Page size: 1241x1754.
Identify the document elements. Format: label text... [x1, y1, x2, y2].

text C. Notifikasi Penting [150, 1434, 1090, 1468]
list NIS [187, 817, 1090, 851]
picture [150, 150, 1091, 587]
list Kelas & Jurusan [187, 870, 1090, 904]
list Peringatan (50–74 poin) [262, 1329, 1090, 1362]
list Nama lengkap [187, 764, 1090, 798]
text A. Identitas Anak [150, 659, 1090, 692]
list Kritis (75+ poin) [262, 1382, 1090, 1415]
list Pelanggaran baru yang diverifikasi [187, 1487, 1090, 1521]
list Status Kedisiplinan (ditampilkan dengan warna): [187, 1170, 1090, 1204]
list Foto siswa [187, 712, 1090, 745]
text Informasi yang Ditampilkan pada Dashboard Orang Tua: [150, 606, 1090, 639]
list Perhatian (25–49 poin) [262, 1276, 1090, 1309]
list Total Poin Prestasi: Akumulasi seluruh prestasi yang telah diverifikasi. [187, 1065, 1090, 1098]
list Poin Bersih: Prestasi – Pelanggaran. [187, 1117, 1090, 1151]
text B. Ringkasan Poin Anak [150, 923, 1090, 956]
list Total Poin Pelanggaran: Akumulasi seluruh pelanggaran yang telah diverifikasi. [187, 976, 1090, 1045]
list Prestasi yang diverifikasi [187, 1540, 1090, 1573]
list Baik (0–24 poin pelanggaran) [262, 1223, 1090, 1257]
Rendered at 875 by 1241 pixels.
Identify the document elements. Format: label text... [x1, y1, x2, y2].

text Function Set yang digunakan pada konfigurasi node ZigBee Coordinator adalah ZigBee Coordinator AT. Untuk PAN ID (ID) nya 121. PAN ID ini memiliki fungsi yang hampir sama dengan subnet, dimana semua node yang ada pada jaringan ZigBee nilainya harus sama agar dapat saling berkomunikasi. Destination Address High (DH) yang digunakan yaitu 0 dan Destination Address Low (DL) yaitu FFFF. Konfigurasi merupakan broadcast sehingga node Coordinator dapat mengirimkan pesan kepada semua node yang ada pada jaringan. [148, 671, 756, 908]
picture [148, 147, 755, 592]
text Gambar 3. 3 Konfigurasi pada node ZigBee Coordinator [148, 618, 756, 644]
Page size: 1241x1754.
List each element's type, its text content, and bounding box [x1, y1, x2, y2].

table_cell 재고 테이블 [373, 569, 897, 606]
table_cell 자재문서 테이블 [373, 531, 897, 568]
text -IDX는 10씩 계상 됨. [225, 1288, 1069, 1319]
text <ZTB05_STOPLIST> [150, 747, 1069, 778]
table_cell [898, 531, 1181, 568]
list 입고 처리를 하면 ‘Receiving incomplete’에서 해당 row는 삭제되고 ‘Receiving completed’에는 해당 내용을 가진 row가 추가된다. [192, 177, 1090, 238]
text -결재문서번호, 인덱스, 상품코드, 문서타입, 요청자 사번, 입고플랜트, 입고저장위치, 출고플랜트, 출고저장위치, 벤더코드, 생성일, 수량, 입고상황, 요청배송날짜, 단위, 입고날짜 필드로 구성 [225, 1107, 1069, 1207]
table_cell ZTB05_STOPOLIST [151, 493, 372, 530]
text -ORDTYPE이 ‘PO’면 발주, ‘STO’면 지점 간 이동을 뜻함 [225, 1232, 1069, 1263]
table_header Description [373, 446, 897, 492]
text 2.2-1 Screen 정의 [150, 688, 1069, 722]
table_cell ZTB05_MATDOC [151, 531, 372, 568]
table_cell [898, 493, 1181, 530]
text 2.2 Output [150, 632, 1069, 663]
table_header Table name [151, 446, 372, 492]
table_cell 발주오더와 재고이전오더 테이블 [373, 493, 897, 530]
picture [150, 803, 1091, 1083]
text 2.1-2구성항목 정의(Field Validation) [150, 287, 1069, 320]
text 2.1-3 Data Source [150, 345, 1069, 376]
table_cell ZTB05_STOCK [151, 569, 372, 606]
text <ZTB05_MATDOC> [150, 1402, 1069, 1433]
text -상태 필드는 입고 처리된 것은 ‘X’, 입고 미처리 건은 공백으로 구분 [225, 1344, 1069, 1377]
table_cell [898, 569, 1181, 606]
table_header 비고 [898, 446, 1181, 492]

┄┄┄┄┄┄┄┄┄┄

▸ **Exercise prompt**
Every record above has to appear again, word for word.

▸ **Worked solution**
Page size: 1241x1754.
Identify the document elements. Format: label text... [x1, y1, x2, y2].

text C. Notifikasi Penting [150, 1434, 1090, 1468]
list NIS [187, 817, 1090, 851]
picture [150, 150, 1091, 587]
list Kelas & Jurusan [187, 870, 1090, 904]
list Peringatan (50–74 poin) [262, 1329, 1090, 1362]
list Nama lengkap [187, 764, 1090, 798]
text A. Identitas Anak [150, 659, 1090, 692]
list Kritis (75+ poin) [262, 1382, 1090, 1415]
list Pelanggaran baru yang diverifikasi [187, 1487, 1090, 1521]
list Status Kedisiplinan (ditampilkan dengan warna): [187, 1170, 1090, 1204]
list Foto siswa [187, 712, 1090, 745]
text Informasi yang Ditampilkan pada Dashboard Orang Tua: [150, 606, 1090, 639]
list Perhatian (25–49 poin) [262, 1276, 1090, 1309]
list Total Poin Prestasi: Akumulasi seluruh prestasi yang telah diverifikasi. [187, 1065, 1090, 1098]
list Poin Bersih: Prestasi – Pelanggaran. [187, 1117, 1090, 1151]
text B. Ringkasan Poin Anak [150, 923, 1090, 956]
list Total Poin Pelanggaran: Akumulasi seluruh pelanggaran yang telah diverifikasi. [187, 976, 1090, 1045]
list Prestasi yang diverifikasi [187, 1540, 1090, 1573]
list Baik (0–24 poin pelanggaran) [262, 1223, 1090, 1257]
Rendered at 875 by 1241 pixels.
Identify the document elements. Format: label text... [x1, y1, x2, y2].

text Function Set yang digunakan pada konfigurasi node ZigBee Coordinator adalah ZigBee Coordinator AT. Untuk PAN ID (ID) nya 121. PAN ID ini memiliki fungsi yang hampir sama dengan subnet, dimana semua node yang ada pada jaringan ZigBee nilainya harus sama agar dapat saling berkomunikasi. Destination Address High (DH) yang digunakan yaitu 0 dan Destination Address Low (DL) yaitu FFFF. Konfigurasi merupakan broadcast sehingga node Coordinator dapat mengirimkan pesan kepada semua node yang ada pada jaringan. [148, 671, 756, 908]
picture [148, 147, 755, 592]
text Gambar 3. 3 Konfigurasi pada node ZigBee Coordinator [148, 618, 756, 644]
Page size: 1241x1754.
List each element's type, its text content, and bounding box [x1, y1, x2, y2].

table_cell 재고 테이블 [373, 569, 897, 606]
table_cell 자재문서 테이블 [373, 531, 897, 568]
text -IDX는 10씩 계상 됨. [225, 1288, 1069, 1319]
text <ZTB05_STOPLIST> [150, 747, 1069, 778]
table_cell [898, 531, 1181, 568]
list 입고 처리를 하면 ‘Receiving incomplete’에서 해당 row는 삭제되고 ‘Receiving completed’에는 해당 내용을 가진 row가 추가된다. [192, 177, 1090, 238]
text -결재문서번호, 인덱스, 상품코드, 문서타입, 요청자 사번, 입고플랜트, 입고저장위치, 출고플랜트, 출고저장위치, 벤더코드, 생성일, 수량, 입고상황, 요청배송날짜, 단위, 입고날짜 필드로 구성 [225, 1107, 1069, 1207]
table_cell ZTB05_STOPOLIST [151, 493, 372, 530]
text -ORDTYPE이 ‘PO’면 발주, ‘STO’면 지점 간 이동을 뜻함 [225, 1232, 1069, 1263]
table_header Description [373, 446, 897, 492]
text 2.2-1 Screen 정의 [150, 688, 1069, 722]
table_cell ZTB05_MATDOC [151, 531, 372, 568]
table_cell [898, 493, 1181, 530]
text 2.2 Output [150, 632, 1069, 663]
table_header Table name [151, 446, 372, 492]
table_cell 발주오더와 재고이전오더 테이블 [373, 493, 897, 530]
picture [150, 803, 1091, 1083]
text 2.1-2구성항목 정의(Field Validation) [150, 287, 1069, 320]
text 2.1-3 Data Source [150, 345, 1069, 376]
table_cell ZTB05_STOCK [151, 569, 372, 606]
text <ZTB05_MATDOC> [150, 1402, 1069, 1433]
text -상태 필드는 입고 처리된 것은 ‘X’, 입고 미처리 건은 공백으로 구분 [225, 1344, 1069, 1377]
table_cell [898, 569, 1181, 606]
table_header 비고 [898, 446, 1181, 492]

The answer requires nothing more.